GoPro Inc (GPRO -1.96%) reported second-quarter earnings and better than expected guidance last week, which helped push the company's shares higher late in the week. Investors seemed to buy into CEO Nick Woodman's projection that the company will be back to profitability in the second half of the year and remain profitable in 2019. 

I've been bullish on GoPro in the past and been burned by that experience, so I take bullish comments from management with a grain of salt. Here's the one thing you should be impressed with in the second quarter -- and why you shouldn't be too impressed with management's rosy outlook. 

GoPro Hero5 Black camera sitting in sand.

Image source: GoPro.

GoPro's truly impressive inventory

Most investors are used to watching earnings numbers like revenue, gross margin, and net income, but for GoPro inventory is a surprisingly important metric. The company's sales are tilted to the holiday season, and if it over-builds inventory it can be susceptible to writedowns. On the flip side, if it under-builds inventory it will lose out on sales. 

In the second quarter, inventory was just $86.1 million, the lowest level since 2014. The second quarter is typically a low inventory quarter in advance of the holiday season build-out, but having low inventory today likely means less discounting of aging models when three new products are released later this year.

Keeping inventory low was truly impressive last quarter, but the rest of the results weren't as impressive as they may initially seem. 

GoPro projections should be seen with a critical eye

What sent shares higher last week was guidance for the third and fourth quarter of 2018. Third-quarter revenue is expected to be $260 million to $280 million with a gross margin of 34%, plus or minus 1 percentage point, and fourth-quarter revenue is expected to be $380 million to $400 million with a gross margin of 40%, plus or minus 1 percentage point. The figures were better than analysts expected, and that's what got investors excited. 

What we shouldn't forget is that GoPro doesn't have a very good track record of predicting future results, especially before new product launches.
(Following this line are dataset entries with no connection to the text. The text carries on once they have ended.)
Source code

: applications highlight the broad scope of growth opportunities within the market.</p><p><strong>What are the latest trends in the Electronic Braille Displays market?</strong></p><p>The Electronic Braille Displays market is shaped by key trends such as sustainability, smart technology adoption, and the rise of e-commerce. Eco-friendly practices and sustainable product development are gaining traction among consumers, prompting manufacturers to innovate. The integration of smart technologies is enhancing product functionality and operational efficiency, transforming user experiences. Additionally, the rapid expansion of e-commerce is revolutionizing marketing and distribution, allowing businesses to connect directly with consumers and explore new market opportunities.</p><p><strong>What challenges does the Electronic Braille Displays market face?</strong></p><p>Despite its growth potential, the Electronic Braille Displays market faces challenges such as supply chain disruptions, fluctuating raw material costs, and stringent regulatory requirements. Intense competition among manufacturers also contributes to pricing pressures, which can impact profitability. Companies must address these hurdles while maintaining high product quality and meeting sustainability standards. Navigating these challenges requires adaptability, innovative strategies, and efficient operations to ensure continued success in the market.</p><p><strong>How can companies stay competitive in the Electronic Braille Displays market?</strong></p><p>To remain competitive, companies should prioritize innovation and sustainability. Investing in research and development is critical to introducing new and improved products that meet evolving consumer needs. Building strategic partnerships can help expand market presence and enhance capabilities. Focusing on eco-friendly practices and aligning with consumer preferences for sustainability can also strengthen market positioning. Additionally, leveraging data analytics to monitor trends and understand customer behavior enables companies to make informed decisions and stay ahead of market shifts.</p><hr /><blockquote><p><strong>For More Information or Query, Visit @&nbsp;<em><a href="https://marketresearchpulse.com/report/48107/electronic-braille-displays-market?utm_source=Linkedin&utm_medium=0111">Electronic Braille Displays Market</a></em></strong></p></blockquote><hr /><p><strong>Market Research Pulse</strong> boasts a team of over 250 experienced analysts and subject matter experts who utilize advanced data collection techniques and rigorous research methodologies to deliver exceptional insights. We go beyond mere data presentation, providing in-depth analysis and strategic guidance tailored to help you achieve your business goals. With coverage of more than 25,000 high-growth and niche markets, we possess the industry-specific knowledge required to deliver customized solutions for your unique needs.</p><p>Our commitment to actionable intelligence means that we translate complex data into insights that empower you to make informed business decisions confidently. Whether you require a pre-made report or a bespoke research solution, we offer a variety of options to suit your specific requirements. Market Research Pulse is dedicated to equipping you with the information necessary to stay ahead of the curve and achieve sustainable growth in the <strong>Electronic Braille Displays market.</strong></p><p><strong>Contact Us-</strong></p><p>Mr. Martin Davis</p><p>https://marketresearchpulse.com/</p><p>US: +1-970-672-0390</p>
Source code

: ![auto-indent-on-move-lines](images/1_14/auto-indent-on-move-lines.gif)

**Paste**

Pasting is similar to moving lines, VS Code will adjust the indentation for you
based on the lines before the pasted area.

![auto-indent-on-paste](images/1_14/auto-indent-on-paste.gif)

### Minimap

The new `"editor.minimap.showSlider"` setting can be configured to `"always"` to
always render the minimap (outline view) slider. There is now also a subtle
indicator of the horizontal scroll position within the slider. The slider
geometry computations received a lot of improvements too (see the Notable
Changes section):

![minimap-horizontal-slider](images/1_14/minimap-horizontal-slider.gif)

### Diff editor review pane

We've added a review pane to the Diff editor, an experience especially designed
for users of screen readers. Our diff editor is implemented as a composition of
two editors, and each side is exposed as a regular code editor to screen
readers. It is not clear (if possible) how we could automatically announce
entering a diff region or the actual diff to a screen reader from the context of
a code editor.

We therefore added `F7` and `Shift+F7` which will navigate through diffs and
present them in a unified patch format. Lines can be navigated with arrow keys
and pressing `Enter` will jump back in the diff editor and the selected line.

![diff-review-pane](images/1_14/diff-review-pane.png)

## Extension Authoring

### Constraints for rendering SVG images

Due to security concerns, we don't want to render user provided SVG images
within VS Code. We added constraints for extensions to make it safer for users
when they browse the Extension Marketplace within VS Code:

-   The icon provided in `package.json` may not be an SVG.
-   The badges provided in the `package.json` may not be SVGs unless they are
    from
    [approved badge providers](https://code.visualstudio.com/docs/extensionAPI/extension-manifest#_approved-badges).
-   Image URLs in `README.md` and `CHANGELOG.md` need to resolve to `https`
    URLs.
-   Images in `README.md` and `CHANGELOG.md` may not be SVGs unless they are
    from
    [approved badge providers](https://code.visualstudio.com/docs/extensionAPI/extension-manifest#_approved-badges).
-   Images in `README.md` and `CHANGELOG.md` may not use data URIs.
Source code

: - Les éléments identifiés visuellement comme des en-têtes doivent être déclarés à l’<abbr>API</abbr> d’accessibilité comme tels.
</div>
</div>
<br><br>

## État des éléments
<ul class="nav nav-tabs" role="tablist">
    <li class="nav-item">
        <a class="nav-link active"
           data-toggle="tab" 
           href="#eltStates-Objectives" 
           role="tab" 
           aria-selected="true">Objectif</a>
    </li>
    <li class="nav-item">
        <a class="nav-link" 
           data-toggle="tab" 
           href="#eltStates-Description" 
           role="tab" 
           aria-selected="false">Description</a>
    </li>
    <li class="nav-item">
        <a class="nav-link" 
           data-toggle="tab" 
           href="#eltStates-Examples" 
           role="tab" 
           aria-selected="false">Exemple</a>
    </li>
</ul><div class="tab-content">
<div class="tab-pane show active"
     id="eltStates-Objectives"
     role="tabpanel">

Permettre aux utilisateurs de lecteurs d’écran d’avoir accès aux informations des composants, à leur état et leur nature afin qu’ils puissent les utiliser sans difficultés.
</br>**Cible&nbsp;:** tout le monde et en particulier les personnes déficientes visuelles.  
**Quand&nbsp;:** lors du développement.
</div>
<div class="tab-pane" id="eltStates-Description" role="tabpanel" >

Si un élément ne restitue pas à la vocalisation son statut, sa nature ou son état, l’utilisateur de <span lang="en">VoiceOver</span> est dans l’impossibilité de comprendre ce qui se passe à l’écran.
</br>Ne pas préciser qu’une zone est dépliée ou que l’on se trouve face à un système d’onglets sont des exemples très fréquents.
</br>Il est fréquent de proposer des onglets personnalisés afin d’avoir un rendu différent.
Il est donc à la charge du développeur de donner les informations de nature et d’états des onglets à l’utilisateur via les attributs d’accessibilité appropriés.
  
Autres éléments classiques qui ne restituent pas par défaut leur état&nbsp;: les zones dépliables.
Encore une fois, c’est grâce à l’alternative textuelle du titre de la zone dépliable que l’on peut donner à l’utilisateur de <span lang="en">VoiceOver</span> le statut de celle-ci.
Last November, it predicted that fourth quarter 2017 revenue would be $470 million, plus or minus $10 million, and gross margin would be 41.5%, plus or minus half a percentage point. When results were tallied just two months later, revenue was $334.8 million and gross margin was 24.8% on a non-GAAP basis (23.8% on a GAAP basis).

We can go back to disappointing holiday results in 2014 and 2015 as well to show how inconsistent GoPro can be. GoPro is going to have to prove it can be a profitable company long-term to regain the market's trust, and even second-quarter results don't do a lot to bolster that position, as you can see below. 

GPRO Gross Profit Margin (TTM) Chart

GPRO Gross Profit Margin (TTM) data by YCharts

GoPro must show that new products can catch on before investors will believe the company is back on track. 

How GoPro can impress investors

What I want to see from GoPro in 2018 is the launch of new products that truly change how the company is perceived by consumers. For years the company has made incremental improvements to its action cameras and watched as competing devices like smartphone cameras and editing software improved by leaps and bounds. If GoPro can capture consumers' imaginations again it could be a valuable company with long-term profitability. Until we see those new products, I'll be skeptical that a turnaround is ahead given how many times the company has burned me, and its other investors, in the past.